Christmas 2008, however, is shaping up to be a nightmare. No decorations. No tree.
In February, faced with an unexpected jump in her monthly mortgage bill, Rios stopped making payments and abandoned the home, shattering her life and scattering her family.
She and her new husband moved into a tiny rental apartment in Brooklyn and are trying to negotiate with the bank to sell the house without foreclosing. One daughter relocated to Queens, while the other is heading back to Mexico with her three children to escape New York's high cost of living.
Rios is among the growing ranks of Americans trying to put their lives back together after losing their homes. About three million people were delinquent on their loans and one million homes were in foreclosure as of March 31, according to the Mortgage Bankers Association.
No one keeps track of what happens to people after they give up their homes, but their options generally are limited. Some move in with friends or family, while others end up living in their cars or in homeless shelters. Those with some means, like Rios, squeeze into rental apartments.

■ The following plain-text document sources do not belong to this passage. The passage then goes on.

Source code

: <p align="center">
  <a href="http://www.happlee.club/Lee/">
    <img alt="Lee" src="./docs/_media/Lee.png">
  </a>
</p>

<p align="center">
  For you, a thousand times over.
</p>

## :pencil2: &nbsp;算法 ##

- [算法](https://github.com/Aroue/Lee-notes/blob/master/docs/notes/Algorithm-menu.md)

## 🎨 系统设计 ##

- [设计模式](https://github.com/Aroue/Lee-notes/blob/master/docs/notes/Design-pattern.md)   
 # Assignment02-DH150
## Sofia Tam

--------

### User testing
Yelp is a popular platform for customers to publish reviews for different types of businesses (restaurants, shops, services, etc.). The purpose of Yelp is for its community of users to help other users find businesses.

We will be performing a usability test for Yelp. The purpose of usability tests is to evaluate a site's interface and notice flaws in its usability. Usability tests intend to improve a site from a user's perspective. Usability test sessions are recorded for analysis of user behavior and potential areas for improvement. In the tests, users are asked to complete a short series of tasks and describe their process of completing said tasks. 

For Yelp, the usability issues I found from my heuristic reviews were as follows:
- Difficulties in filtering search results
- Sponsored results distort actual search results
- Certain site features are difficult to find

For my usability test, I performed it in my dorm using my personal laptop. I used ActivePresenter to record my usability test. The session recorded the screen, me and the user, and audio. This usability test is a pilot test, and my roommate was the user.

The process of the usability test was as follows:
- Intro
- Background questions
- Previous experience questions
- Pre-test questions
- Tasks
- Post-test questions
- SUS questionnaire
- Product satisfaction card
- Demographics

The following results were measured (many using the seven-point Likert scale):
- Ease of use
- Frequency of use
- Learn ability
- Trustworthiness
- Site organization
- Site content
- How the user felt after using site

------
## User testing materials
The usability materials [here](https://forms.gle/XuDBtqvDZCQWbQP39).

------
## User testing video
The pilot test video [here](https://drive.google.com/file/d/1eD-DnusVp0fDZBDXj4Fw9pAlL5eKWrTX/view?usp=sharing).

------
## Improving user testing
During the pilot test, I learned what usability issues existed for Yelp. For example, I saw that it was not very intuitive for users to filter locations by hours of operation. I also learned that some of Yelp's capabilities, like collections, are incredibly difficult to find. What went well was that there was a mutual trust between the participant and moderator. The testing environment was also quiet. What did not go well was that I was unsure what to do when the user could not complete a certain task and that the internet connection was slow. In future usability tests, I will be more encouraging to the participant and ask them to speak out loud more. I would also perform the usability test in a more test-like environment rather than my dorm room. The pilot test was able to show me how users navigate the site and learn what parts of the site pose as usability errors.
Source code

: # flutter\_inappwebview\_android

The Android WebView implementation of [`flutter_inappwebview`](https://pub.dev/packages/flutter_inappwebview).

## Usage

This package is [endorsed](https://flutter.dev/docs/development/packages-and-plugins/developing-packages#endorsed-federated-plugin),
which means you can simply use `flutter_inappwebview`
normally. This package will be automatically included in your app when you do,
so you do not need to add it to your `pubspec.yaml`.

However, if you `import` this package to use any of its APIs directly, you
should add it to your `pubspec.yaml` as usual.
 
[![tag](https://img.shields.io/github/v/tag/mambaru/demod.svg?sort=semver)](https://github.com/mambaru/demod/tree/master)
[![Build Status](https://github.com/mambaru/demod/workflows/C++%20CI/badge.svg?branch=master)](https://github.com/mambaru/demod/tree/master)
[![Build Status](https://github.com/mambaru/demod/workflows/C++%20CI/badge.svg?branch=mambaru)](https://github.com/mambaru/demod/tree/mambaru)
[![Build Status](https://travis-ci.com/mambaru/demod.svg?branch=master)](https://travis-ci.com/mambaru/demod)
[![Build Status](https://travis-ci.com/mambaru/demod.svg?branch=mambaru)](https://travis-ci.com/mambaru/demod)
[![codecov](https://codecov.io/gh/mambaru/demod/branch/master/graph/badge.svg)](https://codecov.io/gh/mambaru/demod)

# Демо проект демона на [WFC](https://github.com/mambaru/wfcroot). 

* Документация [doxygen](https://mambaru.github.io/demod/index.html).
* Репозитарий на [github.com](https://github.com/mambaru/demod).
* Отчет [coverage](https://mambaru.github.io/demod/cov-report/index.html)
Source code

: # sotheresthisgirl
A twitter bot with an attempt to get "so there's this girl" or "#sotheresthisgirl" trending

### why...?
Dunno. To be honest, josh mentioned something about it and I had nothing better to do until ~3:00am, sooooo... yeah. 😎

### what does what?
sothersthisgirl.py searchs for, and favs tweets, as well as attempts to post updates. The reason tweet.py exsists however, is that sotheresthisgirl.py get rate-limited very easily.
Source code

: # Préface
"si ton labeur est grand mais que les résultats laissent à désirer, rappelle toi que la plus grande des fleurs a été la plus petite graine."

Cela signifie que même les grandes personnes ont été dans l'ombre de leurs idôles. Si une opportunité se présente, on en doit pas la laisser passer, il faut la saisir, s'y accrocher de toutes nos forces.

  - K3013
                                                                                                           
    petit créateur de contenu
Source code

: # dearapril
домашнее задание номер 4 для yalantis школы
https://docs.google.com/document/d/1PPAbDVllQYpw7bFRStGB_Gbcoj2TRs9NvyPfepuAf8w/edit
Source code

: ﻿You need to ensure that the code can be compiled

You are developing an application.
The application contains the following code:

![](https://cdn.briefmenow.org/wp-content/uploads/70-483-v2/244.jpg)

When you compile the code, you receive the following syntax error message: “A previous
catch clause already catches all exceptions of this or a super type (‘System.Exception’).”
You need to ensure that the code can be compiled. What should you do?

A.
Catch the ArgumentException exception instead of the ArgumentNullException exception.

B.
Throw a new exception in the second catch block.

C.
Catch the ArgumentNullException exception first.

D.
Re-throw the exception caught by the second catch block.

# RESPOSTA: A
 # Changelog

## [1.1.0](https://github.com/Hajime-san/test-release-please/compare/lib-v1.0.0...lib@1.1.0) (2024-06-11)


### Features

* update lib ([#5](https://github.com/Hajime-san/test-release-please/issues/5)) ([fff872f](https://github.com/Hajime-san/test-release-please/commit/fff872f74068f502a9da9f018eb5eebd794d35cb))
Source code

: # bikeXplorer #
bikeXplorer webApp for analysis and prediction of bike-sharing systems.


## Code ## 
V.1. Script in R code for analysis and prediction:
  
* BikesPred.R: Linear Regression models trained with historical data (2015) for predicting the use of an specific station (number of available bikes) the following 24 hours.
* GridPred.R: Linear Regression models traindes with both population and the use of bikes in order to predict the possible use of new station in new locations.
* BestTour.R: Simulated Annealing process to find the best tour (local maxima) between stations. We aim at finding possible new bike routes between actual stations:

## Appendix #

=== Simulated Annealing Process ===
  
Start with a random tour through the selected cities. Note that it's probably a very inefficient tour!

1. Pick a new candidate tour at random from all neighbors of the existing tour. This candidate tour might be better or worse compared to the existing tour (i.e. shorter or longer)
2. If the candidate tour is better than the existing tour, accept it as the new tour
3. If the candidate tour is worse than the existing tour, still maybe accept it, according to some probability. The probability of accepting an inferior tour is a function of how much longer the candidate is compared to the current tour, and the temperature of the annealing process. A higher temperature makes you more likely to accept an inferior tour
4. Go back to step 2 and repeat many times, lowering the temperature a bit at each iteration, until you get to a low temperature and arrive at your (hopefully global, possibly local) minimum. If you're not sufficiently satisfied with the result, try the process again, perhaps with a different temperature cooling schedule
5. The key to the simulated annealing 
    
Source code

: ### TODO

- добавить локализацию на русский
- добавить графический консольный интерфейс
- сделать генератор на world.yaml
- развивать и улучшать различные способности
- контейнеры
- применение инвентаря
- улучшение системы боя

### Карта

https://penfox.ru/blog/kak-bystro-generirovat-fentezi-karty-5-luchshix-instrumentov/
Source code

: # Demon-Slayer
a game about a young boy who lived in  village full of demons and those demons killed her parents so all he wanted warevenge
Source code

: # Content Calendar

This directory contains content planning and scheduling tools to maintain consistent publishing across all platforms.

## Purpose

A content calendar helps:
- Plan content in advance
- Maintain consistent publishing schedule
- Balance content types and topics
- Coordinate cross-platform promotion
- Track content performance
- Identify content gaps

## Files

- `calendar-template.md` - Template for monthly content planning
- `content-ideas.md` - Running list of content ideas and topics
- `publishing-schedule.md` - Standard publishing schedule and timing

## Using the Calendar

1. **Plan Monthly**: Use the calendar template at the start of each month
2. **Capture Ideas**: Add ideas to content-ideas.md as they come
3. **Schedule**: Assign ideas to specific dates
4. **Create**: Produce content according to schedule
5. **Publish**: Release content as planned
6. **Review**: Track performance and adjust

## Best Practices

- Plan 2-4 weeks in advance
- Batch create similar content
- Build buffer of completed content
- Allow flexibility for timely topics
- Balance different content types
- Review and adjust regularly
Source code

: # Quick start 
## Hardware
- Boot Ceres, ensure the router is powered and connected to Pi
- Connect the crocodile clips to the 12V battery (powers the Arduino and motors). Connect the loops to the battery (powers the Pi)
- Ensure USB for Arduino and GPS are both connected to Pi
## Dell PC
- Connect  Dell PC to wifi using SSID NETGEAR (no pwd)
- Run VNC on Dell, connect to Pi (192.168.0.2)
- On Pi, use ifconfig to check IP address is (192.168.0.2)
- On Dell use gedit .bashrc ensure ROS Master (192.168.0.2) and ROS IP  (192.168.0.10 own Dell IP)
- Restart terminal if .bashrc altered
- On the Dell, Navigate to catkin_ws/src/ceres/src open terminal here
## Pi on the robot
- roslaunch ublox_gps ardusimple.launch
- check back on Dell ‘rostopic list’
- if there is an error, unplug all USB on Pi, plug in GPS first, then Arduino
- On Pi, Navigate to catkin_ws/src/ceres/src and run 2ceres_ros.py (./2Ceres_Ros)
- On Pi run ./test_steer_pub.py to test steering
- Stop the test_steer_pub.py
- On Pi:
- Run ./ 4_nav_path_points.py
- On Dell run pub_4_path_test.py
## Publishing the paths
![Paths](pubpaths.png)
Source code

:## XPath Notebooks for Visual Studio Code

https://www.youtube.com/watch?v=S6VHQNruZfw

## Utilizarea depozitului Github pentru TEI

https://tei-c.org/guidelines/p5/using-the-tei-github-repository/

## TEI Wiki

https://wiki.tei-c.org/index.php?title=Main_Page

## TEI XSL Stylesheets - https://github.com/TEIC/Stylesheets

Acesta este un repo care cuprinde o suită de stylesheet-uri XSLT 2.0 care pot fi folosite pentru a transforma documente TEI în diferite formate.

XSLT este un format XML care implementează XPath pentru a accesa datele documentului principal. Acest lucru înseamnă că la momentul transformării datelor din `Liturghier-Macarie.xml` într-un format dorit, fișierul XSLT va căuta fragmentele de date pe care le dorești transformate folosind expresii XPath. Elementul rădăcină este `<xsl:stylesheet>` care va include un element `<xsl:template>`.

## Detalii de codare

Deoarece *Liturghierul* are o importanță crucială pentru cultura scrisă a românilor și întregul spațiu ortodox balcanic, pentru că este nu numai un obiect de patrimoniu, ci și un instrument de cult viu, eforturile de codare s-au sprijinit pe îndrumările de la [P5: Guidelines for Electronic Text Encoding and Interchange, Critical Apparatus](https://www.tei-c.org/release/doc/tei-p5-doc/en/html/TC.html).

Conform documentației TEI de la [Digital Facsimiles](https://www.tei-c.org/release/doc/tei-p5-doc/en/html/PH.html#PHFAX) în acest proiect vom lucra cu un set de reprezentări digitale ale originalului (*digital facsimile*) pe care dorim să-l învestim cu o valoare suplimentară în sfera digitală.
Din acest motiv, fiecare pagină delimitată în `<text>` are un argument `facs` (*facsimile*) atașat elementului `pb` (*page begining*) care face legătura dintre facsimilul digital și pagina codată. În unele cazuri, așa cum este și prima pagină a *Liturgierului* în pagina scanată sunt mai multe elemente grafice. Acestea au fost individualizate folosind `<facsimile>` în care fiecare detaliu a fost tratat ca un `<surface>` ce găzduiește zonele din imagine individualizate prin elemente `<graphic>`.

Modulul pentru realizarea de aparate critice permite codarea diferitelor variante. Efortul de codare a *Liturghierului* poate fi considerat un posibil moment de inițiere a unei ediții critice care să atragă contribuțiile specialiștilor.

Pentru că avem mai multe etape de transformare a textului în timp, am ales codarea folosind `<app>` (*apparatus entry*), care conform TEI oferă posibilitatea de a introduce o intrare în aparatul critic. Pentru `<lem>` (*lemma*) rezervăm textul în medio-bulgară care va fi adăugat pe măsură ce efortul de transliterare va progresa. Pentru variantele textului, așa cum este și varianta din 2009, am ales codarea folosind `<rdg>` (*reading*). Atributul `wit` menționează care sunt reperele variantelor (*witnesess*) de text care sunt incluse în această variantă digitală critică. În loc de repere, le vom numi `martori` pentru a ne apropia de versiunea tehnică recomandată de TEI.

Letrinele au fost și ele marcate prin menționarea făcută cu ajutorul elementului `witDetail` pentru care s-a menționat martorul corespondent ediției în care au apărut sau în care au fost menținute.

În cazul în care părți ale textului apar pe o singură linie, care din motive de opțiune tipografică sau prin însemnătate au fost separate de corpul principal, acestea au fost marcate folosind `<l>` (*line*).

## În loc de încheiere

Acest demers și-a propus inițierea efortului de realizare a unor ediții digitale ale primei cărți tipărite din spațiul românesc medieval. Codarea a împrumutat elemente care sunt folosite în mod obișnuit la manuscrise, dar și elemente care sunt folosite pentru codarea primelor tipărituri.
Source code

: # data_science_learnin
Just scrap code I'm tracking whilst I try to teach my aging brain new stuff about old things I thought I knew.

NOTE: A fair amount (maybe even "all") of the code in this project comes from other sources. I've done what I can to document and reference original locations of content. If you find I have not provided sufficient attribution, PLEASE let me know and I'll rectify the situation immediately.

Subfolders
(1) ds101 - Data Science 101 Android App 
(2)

Rios knew when she bought the house she'd have to skimp to make the mortgage payments. But she felt it was worth it.
"It was a sacrifice but at least we'd have a home," said Rios, who spoke through a translator and asked to be identified by her middle name. "Even though we were struggling, we were together and I was able to be with my grandkids."
But counselors at the Nassau County Homeownership Center, to whom she turned for help in January, said they've seen cases like Rios' too many times in recent years: New homeowners losing their houses after getting mortgages they didn't understand and couldn't afford.
"That type of loan should never have been made," said Haydee Rosario, a homeownership counselor at the center.
$4,100 monthly mortgage
Rios' housing saga began in 2006 when she approached a real estate agent to see whether she could qualify for a home. Since emigrating from Mexico in 1995 with her daughters, then ages 15 and 16, she had been renting apartments in Brooklyn and Queens. After working at her brother's restaurant for a few years, she got a job at a Brooklyn factory making party goods, where she's still employed.
Despite relatively meager earnings - she makes $25,000 a year at the factory - she managed to save $20,000 for a downpayment. Careful use of credit cards helped her establish a good credit history.
Ironically, it was this financial prudence that led to her downfall. Her nest egg and good credit score qualified her for an adjustable-rate loan that didn't require documentation of her income.
Soon, Rios was the owner of a $489,000 four-bedroom home with a monthly mortgage payment of $4,100. She and one daughter split the two bedrooms upstairs, while her older daughter lived on the ground floor with her husband and two young children.
With her daughters each paying $1,500, she could cover the remaining $1,100. The real estate agent said she could refinance within two years and lower her payments.
Instead, the opposite happened. This past January, the monthly payments jumped to nearly $4,400, overwhelming the family. They were already struggling to make the payments and even a $300 increase was too much to bear.
She turned to the Homeownership Center, but the counselors couldn't persuade the lender to modify the terms. Though it was difficult for her to accept, Rios decided to let the home go.
"We just couldn't do it," said Rios, who is in her 40s. "It was taking everything we had. It was just too much."
Paying the price
With the center's assistance, Rios is negotiating with her lender to do a short sale, in which she would sell the home and turn over the proceeds to the bank, which would then agree to forgive the remaining debt. But it might be tough to get the lender to go along since she now owes $503,000, including interest and late fees, and the home is only worth $372,800. If they can't agree on terms or the home doesn't sell, Rios faces being put into foreclosure.
The stress is taking its toll. She's not sleeping, suffering from headaches and having trouble eating, noting that she's already lost a dress size. She doesn't know what she'll do with all her belongings, most of which are still in the house, since they won't fit in her studio. And she fears she'll be arrested for being delinquent, even though the counselors have told her otherwise.
"Not being able to pay the debt is weighing on me," she said. "And I lost all this money I worked so hard for."
Most of all, however, she's devastated at the scattering of her family. She's concerned her older daughter's children will not have as good a life in Mexico as they could have in the United States. And she doesn't often see her younger daughter's new baby because Rios has to work Saturdays and take care of household matters on Sundays. When they were all living together, having the grandchildren around made her forget about her problems, she said.
Still, despite all her troubles, Rios has not given up.